When the story opens Lukian is a model citizen, for the most part.  He's starting to have problems though, blackouts and torturous dreams that leave him wanting answers.  He won't find those answers from the government officials supposed to help society.  This group of individuals are vile and immoral and generate feelings of foreboding whenever they come on the scene.  The only ally Lukian has is his roommate Aidan who feels unsettled too as they long for something else.  The world Lukian is in expects blind obedience and no deviation from the norm, a sterile environment that set me on edge waiting for something bad to happen.  It's a cold environment that's as duplicitous as its officials.

It's no wonder Lukian wants to escape.  There's a promise land that's the complete opposite of where he comes from.  It's a land of energy and freedom where you can feel alive.  Lukian's escape takes him on a dangerous journey through vastly different landscapes, both physical and mental.  In his travels he slowly discovers himself and his sad and bloody past.  These realizations lead him to discovering his true self, Kain.  There's a sense of peace around his new self, a boyishness that's appealing, but also a naïveté that leaves him confused in certain situations.  These issues especially impact his burgeoning relationship with Naoko which causes much strife and a bit of frustration to their romance.  The fact that the government wants their highly trained prize back also imperils his romance as they'll use whatever means necessary to return him home in an action-packed conclusion that kept me on the edge of my seat.

Lukian/Kain is a compelling character who's had a tragic past of being sold and made into the government's creation.  Until he breaks away he never really lived and seeing him do so was uplifting.  His journey at first felt surreal and dream-like until the reality of saving Naoko crashed him back down into pulse-pounding and bloody scenes that were riveting after a slow start and draggy middle section.  Overall this was a cleverly crafted read that gives readers much to talk about long after the final page is turned.

My rating for this is a B-

*I received this book from the author for review in exchange for my honest opinion.


Doctors suspect Brie developed an overactive imagination during childhood to cope with the expansive corn maze known as rural Pennsylvania.
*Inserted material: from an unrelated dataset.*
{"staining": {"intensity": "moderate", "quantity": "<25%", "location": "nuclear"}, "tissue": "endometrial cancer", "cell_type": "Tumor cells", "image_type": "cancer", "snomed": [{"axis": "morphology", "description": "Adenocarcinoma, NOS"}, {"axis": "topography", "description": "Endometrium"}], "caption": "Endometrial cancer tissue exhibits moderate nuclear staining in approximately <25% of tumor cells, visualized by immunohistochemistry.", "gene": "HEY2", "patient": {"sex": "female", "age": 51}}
Unable to afford an operation to have the stories surgically removed from her brain, she opted instead to write them down.
Brie currently lives in British Columbia with her boyfriend and naughty black cat, somewhere not too far from the sea. She enjoys trips to the local farm, chatting with her long-distance friends on a rotary phone, and roflstomping video games from the nineties.
Brie’s favorite storytellers include Anne Rice, George Orwell, and Hunter S. Thompson.